Croatia warned to end ‘ethnic cleansing’
July 19, 1993
ASSOCIATED PRESS WRITER
DAVID CRARY
SARAJEVO, Bosnia-Herzegovina (AP)—As many as 32,000 people could be forced into a perilous dash into Sarajevo if advancing Serb forces capture a strategic mountain overlooking the city’s airport, a U.N. official said today.
Heavy combat has raged for several days on Mount Igman as troops of Bosnia’s Muslim-led government try to hold off a Serb offensive backed by tanks. Sarajevo radio said the heaviest fighting today was on the west side of the mountain, overlooking the town of Hadzici, west of central Sarajevo.
Meanwhile, the European Community agreed today to threaten neighboring Croatia with limited economic sanctions if the Zagreb government doesn’t stop ‘‘ethnic cleansing’‘ and attacks on Muslims by ethnic Croats in Bosnia. At Germany’s insistence, the bloc stopped short of immediately ordering sanctions.

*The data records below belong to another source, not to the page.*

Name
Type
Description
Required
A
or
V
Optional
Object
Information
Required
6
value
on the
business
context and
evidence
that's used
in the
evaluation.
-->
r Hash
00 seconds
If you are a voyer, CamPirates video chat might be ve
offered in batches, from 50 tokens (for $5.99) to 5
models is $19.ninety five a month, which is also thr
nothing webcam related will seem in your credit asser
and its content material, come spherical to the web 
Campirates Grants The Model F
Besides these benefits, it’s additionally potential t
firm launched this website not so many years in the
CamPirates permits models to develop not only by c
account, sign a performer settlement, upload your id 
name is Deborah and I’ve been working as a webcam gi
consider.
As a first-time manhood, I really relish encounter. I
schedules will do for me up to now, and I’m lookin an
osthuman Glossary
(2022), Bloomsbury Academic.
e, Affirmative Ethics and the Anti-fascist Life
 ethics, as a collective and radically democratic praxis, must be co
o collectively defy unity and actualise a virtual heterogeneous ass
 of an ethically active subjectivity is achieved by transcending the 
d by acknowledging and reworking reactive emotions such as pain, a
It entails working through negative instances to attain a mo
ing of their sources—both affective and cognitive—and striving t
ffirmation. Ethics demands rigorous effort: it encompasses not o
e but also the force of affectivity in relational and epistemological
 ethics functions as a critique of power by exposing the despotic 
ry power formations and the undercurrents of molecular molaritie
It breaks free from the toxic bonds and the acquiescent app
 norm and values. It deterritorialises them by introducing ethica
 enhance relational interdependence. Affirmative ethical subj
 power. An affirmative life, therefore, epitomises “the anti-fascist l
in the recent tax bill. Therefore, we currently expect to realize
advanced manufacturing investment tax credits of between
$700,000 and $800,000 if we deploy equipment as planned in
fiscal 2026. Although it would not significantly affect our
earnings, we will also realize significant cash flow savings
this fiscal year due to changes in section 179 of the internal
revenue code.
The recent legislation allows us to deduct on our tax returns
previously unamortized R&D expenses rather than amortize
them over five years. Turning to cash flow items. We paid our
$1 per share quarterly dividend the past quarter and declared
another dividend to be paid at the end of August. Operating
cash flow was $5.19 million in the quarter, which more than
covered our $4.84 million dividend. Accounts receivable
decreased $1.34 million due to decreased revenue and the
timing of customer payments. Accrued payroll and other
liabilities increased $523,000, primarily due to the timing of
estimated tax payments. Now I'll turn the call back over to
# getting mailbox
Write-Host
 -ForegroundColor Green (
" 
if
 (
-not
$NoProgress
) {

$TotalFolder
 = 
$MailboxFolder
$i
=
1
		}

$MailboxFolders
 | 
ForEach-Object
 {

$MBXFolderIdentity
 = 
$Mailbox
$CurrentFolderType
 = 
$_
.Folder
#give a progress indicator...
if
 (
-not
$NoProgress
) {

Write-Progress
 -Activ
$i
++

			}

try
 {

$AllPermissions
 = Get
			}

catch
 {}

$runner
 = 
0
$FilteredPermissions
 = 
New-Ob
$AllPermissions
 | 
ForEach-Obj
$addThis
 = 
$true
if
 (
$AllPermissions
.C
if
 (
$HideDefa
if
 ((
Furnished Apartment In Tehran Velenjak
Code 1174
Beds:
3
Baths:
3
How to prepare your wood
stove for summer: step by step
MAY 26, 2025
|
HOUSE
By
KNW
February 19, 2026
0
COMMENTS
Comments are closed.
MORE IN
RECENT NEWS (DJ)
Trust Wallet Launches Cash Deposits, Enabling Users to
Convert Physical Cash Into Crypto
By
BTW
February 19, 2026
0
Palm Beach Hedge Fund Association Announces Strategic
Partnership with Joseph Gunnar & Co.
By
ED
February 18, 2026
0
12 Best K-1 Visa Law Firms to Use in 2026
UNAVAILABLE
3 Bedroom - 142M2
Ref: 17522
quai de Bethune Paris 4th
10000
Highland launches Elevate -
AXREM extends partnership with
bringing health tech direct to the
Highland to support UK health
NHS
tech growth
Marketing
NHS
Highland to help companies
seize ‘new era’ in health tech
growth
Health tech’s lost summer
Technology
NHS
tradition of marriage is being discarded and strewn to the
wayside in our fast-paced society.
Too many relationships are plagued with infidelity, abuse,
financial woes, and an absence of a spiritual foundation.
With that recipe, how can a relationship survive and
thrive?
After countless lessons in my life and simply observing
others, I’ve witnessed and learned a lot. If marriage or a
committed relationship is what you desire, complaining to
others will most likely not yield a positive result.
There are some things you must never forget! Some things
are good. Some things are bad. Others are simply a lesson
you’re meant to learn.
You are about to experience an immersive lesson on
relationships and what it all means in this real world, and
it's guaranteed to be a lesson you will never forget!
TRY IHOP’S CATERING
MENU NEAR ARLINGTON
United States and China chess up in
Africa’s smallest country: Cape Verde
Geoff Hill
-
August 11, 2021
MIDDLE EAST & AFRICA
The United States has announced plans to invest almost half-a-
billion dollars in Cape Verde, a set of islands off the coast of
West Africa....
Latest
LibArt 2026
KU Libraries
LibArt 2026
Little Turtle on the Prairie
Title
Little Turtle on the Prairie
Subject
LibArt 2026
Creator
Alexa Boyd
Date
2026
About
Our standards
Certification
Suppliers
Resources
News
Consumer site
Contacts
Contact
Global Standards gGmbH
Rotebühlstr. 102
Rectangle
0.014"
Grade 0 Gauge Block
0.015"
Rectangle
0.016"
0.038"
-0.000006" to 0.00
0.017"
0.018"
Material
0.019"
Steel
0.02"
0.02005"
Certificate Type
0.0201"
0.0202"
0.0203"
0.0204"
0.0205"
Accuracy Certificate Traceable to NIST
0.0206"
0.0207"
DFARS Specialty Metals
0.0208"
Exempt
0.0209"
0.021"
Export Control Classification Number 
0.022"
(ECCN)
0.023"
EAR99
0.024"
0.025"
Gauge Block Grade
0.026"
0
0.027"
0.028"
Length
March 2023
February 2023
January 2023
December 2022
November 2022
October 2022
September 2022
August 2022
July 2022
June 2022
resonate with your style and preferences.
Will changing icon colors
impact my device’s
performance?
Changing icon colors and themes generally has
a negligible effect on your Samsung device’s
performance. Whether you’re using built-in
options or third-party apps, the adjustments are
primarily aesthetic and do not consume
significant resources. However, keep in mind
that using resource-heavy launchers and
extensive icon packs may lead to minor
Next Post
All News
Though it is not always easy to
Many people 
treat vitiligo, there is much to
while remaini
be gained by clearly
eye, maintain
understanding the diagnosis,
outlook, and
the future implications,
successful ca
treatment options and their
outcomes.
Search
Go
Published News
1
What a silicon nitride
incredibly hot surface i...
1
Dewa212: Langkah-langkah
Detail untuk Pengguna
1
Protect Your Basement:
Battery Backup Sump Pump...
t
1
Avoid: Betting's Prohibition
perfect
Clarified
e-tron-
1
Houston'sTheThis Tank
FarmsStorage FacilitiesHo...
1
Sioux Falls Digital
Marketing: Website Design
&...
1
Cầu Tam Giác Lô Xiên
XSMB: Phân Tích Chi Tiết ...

The United Nations has accused Bosnian Croats of launching a second wave of forcible expulsions of Muslims from western Bosnia, as Serbs have done in the east and north. Croatian radio reported heavy fighting today between Croats and Bosnian government forces in Bugojno, 50 miles west of Sarajevo, and U.N. officials said Croats and Muslims battled Sunday in the central city of Vitez.
Peter Kessler, a U.N. aid official, said residents and refugees living on or near Mount Igman feared the Serbs would sweep through their towns, leaving them no choice but to flee across the U.N.-controlled airport into besieged Sarajevo.
The airport is exposed to Serb sniper fire, and scores of people have been killed in nightly dashes across the clandestine route—the only way in or out of the besieged city.
Crossing the airport runway is also the principal route by which Sarajevo’s defenders get supplies of weapons and ammunition. Even this modest flow would be cut if Igman fell.
Kessler said thousands of people would try to rush into Dobrinja, a government-held Sarajevo suburb on the other side of the airport. Neither heavily shelled Dobrinja nor the rest of Sarajevo, which is without water and electricity, have the capacity to handle new refugees, he said.
‘‘It could be a staggering event, very tragic,’‘ he said.
Another drama was unfolding in the village of Fojnica, west of Sarajevo, where a U.N. military patrol late Sunday found 230 mental patients who had been abandoned for three days after the staff fled during fighting.
Fojnica was captured last week by Bosnian government troops, who chased out Bosnian Croat militia units and thousands of Croat civilians. The part of town around the mental institute was deserted except for the patients, 100 of them children, said Maj. Luuk Niessen, a spokesman for the U.N. peace keepers.
Niessen said even the adult patients at the institute could barely feed themselves, and five small children were in critical condition. Gunfire from an unknown origin was aimed at the institute while the U.N. peace keepers were there, but no one was hurt, Niessen said.
Kessler said relief workers were heading to the institute today with milk powder and baby food. Some of the patients had been locked in their rooms for three days, he said.
‘‘The situation is said to be very, very bad,’‘ Kessler said. ‘‘These are children left alone in the middle of a war.’‘
At least 138,000 people have been killed or declared missing as a result of the fighting, which broke out in April 1992 when Bosnian Serbs rebelled against a vote by Muslims and Croats to secede from Serb-dominated Yugoslavia.